Work to complete: Repeat the records below exactly, beginning at the first line and finishing with the line that contains "Jugendfußball bekannt.".

Information given:
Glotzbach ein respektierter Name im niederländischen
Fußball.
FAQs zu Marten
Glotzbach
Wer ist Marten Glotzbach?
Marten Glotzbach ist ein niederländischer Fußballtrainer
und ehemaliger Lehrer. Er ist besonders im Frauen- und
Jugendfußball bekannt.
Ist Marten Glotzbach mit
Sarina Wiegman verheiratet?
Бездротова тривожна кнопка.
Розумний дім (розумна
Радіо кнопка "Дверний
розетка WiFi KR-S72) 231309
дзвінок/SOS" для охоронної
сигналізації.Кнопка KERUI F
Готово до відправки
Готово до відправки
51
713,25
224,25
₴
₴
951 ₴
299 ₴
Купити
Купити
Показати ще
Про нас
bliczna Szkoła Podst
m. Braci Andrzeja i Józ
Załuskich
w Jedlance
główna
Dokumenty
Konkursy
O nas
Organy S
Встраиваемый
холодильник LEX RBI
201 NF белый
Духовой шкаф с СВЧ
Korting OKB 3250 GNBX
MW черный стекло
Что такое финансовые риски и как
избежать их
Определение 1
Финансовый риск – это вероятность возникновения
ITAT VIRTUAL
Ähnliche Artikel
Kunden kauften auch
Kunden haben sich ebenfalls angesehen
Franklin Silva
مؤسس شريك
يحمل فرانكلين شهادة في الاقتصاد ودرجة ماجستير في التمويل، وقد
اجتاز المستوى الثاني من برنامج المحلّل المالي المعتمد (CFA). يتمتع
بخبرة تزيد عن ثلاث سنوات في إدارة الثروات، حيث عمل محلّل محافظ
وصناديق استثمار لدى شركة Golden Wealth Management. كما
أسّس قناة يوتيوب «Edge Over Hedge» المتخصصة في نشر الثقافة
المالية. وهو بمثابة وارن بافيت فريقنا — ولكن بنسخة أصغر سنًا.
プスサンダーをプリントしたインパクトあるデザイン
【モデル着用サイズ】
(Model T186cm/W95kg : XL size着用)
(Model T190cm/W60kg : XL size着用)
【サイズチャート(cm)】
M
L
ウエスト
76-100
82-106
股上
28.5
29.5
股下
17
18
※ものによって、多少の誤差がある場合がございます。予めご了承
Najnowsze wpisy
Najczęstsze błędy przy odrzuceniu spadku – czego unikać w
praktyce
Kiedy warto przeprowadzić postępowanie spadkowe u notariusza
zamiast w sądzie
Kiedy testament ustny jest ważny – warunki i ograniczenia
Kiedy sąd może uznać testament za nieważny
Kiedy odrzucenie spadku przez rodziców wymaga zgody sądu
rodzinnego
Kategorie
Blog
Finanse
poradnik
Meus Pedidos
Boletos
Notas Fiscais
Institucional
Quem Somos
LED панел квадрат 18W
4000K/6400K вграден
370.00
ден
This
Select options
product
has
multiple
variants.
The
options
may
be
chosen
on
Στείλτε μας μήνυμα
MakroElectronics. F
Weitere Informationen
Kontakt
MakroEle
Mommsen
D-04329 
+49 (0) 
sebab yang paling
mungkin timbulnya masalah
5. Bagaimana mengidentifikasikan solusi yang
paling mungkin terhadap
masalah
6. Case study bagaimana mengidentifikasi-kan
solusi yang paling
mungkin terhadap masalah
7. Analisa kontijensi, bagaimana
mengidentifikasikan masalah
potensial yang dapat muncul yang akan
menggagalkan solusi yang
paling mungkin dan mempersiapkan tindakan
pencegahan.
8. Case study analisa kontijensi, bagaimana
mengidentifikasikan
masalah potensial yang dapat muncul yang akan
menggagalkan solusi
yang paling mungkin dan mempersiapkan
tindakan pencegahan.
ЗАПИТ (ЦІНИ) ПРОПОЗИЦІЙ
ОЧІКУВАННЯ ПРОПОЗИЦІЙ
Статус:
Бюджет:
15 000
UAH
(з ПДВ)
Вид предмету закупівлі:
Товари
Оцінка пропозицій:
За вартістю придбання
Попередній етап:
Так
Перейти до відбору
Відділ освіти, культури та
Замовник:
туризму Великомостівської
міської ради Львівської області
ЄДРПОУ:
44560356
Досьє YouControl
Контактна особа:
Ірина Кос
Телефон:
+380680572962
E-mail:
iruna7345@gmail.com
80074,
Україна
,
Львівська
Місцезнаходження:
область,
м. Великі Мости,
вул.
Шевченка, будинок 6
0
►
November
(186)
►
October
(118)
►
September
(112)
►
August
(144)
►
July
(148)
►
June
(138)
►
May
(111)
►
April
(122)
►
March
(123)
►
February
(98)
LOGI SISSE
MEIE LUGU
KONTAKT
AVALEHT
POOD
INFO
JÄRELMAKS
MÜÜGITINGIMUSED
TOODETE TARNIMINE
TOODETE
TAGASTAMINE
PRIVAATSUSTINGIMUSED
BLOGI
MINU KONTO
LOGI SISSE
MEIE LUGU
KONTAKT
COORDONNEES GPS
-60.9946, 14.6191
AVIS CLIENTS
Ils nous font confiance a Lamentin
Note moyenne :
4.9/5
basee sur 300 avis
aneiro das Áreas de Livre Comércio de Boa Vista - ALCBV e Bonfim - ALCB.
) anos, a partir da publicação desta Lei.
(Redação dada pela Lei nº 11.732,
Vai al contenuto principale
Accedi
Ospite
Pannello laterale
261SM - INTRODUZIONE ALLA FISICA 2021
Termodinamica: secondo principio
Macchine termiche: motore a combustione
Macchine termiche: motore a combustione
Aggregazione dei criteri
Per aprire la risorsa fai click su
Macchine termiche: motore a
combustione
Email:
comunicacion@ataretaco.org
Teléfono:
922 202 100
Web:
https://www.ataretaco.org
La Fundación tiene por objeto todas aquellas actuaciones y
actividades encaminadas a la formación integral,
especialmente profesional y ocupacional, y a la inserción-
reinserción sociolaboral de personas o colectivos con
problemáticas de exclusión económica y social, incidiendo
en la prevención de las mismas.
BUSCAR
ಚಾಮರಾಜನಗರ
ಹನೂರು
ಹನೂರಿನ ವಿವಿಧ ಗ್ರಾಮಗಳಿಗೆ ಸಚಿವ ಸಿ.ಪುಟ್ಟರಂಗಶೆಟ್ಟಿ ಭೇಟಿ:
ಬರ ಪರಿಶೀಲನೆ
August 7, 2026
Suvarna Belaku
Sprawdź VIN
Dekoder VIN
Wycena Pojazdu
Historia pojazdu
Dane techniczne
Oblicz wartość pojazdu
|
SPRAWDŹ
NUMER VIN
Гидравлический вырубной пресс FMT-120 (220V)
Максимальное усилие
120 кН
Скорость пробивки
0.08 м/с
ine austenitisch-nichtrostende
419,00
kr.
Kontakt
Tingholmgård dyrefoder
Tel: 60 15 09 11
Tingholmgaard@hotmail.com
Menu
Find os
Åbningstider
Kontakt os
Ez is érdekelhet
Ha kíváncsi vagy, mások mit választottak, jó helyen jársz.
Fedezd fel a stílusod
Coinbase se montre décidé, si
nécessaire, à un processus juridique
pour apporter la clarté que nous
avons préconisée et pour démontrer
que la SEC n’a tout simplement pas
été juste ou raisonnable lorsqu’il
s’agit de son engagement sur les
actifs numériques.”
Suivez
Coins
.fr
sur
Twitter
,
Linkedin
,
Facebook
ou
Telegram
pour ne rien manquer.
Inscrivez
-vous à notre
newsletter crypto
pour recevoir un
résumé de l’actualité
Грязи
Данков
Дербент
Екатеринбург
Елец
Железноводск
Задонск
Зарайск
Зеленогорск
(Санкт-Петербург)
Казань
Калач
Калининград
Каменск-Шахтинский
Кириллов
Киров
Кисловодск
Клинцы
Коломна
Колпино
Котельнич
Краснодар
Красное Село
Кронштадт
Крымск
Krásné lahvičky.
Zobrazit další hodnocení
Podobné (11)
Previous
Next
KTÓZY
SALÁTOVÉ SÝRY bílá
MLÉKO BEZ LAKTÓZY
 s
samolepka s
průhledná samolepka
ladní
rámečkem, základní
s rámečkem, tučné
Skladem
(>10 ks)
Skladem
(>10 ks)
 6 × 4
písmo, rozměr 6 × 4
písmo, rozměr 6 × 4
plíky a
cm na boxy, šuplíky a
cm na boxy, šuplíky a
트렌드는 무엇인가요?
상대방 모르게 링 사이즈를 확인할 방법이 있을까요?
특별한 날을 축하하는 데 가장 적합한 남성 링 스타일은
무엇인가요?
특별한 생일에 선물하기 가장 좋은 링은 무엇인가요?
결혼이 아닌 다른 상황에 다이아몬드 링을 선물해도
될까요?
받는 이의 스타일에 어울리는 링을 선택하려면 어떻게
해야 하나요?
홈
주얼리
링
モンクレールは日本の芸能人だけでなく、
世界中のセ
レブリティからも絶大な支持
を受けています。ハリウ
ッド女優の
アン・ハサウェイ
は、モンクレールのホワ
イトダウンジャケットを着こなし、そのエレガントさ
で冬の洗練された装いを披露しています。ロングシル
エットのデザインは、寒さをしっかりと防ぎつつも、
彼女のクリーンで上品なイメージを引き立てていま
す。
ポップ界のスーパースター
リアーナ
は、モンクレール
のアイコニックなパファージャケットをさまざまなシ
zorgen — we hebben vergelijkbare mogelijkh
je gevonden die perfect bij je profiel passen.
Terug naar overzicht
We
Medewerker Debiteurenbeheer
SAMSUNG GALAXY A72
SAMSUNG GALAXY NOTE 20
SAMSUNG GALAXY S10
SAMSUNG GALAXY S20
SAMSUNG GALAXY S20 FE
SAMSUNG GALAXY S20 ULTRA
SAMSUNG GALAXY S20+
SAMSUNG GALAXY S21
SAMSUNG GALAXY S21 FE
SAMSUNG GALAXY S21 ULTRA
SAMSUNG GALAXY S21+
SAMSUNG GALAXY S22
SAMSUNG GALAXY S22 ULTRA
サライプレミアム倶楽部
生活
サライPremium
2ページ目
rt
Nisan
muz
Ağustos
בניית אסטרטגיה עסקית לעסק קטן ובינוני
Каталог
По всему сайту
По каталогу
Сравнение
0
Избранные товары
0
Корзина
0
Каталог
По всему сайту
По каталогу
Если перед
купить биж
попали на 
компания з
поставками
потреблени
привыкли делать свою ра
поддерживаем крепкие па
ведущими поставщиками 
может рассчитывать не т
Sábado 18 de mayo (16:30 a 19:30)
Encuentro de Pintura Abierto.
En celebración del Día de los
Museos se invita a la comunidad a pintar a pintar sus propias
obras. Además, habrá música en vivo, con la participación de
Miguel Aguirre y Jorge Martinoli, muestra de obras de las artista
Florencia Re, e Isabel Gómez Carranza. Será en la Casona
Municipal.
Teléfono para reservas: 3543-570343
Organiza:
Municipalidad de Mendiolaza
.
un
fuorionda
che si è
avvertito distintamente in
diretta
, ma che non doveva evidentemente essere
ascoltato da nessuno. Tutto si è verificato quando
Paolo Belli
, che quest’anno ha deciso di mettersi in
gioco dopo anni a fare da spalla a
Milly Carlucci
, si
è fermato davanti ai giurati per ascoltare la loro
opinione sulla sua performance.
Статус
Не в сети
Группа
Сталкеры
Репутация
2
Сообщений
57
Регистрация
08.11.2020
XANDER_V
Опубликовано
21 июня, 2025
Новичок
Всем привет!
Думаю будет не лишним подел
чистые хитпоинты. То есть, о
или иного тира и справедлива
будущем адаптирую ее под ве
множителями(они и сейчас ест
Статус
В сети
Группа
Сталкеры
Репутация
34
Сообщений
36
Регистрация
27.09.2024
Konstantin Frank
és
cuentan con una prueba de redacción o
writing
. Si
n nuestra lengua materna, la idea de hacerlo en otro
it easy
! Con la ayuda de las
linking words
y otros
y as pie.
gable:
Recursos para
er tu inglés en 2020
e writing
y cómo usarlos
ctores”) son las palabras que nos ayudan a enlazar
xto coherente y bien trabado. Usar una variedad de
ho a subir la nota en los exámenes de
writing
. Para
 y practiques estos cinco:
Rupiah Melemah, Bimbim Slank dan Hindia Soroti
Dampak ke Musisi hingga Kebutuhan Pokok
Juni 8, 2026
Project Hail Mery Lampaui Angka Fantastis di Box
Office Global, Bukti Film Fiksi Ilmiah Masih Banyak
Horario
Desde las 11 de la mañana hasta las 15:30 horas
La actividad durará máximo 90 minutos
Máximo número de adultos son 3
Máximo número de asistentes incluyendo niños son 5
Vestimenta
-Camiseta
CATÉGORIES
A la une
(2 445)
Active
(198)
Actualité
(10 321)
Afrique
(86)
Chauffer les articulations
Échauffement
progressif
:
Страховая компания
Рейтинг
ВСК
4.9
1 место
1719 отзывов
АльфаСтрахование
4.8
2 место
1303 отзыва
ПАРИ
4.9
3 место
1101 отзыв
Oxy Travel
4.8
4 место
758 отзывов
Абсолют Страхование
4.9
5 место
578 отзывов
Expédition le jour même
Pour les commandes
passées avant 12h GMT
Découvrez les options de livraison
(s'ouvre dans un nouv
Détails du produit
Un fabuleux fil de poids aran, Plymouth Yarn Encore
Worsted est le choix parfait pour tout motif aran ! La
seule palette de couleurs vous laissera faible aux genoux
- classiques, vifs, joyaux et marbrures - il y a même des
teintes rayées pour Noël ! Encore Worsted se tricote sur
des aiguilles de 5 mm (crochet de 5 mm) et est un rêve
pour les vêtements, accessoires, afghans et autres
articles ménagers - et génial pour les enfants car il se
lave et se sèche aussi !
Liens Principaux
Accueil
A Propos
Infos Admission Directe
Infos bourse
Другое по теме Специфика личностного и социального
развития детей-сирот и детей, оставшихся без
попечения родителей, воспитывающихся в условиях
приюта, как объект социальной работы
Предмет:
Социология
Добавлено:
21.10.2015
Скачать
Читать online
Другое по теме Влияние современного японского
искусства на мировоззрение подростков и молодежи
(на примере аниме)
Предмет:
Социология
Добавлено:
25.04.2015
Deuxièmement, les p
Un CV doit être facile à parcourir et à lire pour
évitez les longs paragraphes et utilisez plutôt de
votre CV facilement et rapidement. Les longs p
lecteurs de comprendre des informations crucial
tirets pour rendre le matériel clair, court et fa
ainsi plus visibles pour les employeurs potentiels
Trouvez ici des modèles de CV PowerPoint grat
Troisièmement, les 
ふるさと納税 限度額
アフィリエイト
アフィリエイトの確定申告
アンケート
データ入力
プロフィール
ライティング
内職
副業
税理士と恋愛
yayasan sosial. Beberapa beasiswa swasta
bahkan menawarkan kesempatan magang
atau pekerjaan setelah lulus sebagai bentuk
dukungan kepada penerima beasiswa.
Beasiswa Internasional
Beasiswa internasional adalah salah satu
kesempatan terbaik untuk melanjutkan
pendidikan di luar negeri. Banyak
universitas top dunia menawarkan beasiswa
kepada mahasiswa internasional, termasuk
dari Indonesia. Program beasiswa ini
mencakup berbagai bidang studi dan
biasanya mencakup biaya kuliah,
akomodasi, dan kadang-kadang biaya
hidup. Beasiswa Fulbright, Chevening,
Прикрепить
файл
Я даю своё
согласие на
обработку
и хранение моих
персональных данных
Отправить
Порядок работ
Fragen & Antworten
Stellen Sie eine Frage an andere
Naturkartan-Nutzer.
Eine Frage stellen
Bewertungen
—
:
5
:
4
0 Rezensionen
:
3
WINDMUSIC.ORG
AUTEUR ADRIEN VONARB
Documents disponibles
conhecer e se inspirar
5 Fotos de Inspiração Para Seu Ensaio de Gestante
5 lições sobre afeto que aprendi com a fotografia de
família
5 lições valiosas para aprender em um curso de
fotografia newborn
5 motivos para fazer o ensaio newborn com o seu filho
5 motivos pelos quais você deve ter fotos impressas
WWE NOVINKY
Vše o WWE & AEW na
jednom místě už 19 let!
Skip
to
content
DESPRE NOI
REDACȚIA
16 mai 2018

Finished exercise:
Glotzbach ein respektierter Name im niederländischen
Fußball.
FAQs zu Marten
Glotzbach
Wer ist Marten Glotzbach?
Marten Glotzbach ist ein niederländischer Fußballtrainer
und ehemaliger Lehrer. Er ist besonders im Frauen- und
Jugendfußball bekannt.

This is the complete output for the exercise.